Felipe Saavedra Villegas, Coordinador de Seminario y Vinculación con el Medio, Universidad Católica Silva Henríquez

La Organización Mundial de la Salud (OMS) ha estimado que, aproximadamente, 278 millones de personas presentan déficit auditivo en el mundo; Donde el 50% de las pérdidas auditivas podrían evitarse mediante prevención, un diagnóstico precoz y una gestión eficaz y que, más de cuatro millones de años de vida saludable se perdieron debido a las pérdidas auditivas inducidas por ruido.

Según el II Estudio Nacional de la Discapacidad, realizado por SENADIS, las enfermedades de oído representan al 31,4% de las personas con discapacidad, mayores de 18 años en nuestro país, siendo la hipoacusia profunda bilateral la tercera causa de discapacidad en Chile.

Es sabido que la audición supone uno de los sentidos más importantes para la comunicación oral del ser humano, por lo que parece simple deducir que cuidar de ella es algo primordial. No obstante, en nuestra cultura existen una serie de malas prácticas que atentan contra nuestra salud auditiva.
Por ejemplo, es posible que muchos adolescentes y adultos utilizan elementos como cotonitos, cerillos u otros objetos para asear sus oídos. Pero pocos tienen conciente que las probabilidades de sufrir un accidente en donde se produzca un trauma son altas, donde en un gran porcentaje puede incluso dejar lesiones y perdidas auditivas de por vida.

Cabe señalar que, incluso escuchar música a altas intensidades, ya sea en eventos públicos o mediante el uso auriculares, también son potenciales causas de pérdidas irreversibles de la audición si no se toman precauciones.

En relación a la exposición ruidos intensos, la International Commission on Biological Effects of Noise, declara que incluso existen alteraciones no auditivas producidas por el ruido las cuales pueden producir dificultades a nivel sistémico como cardiopatías, alteraciones de la voz, efectos psicológicos, alteraciones del sueño, alteraciones del equilibrio, ritmo respiratorio, entre otros.

Ahora bien, desde las limitantes de nuestro saber podríamos ingenuamente pensar que los avances tecnológicos pueden dar solución a casi todas las enfermedades incluso las que alteren la audición.
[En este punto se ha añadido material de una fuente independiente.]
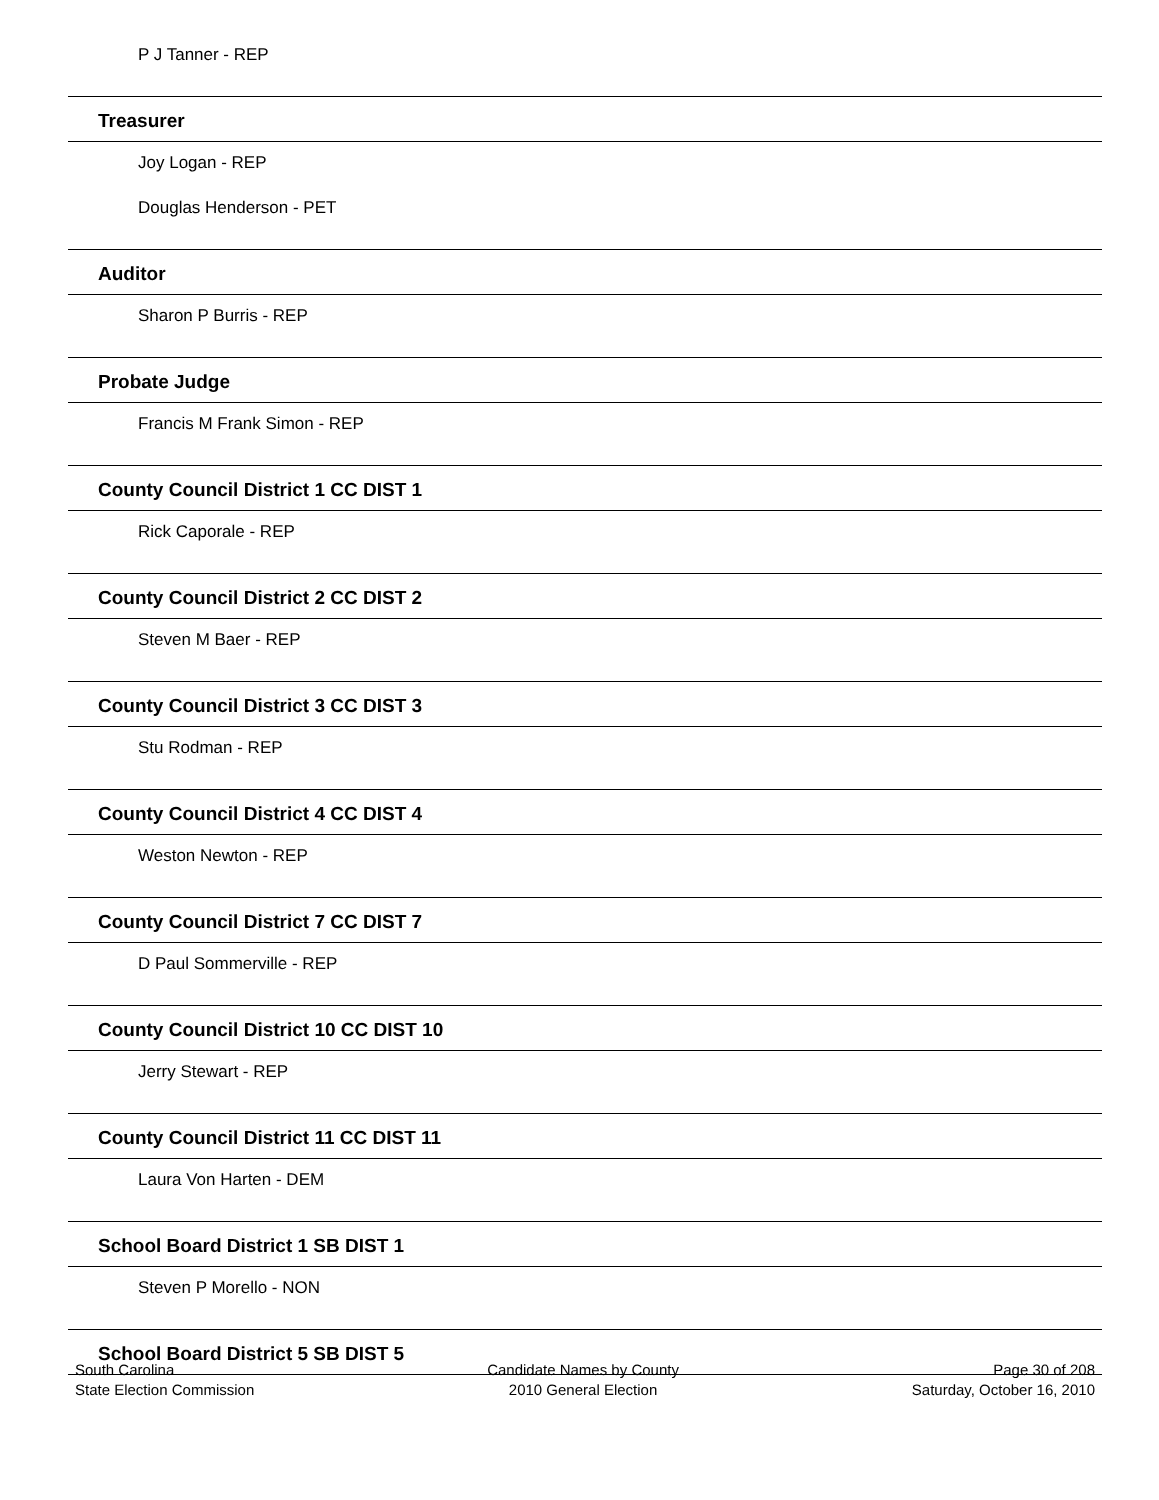P J Tanner - REP
Treasurer
Joy Logan - REP
Douglas Henderson - PET
Auditor
Sharon P Burris - REP
Probate Judge
Francis M Frank Simon - REP
County Council District 1 CC DIST 1
Rick Caporale - REP
County Council District 2 CC DIST 2
Steven M Baer - REP
County Council District 3 CC DIST 3
Stu Rodman - REP
County Council District 4 CC DIST 4
Weston Newton - REP
County Council District 7 CC DIST 7
D Paul Sommerville - REP
County Council District 10 CC DIST 10
Jerry Stewart - REP
County Council District 11 CC DIST 11
Laura Von Harten - DEM
School Board District 1 SB DIST 1
Steven P Morello - NON
School Board District 5 SB DIST 5
South Carolina
State Election Commission
Candidate Names by County
2010 General Election
Page 30 of 208
Saturday, October 16, 2010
De hecho, en alguna oportunidad un usuario me comentó algo que a simple vista parece racional “si existen trasplantes de corazón, ¿porque no van a existir los de oído?”. Pero lamentablemente, en la actualidad eso no es posible de hacer, por lo que la pérdida de audición es algo que solo podemos compensar mediante ayudas auditivas como audífonos e implantes. No obstante, un aparato electrónico jamás va a reemplazar el complejo y perfecto sistema auditivo.

En conclusión, la salud auditiva parte por el autocuidado. El grado de relevancia que le demos a la prevención, sobre todo a edades tempranas, serán un factor protector que impactará en nuestra calidad de vida y favorecerá nuestros procesos de comunicación durante todo el ciclo vital.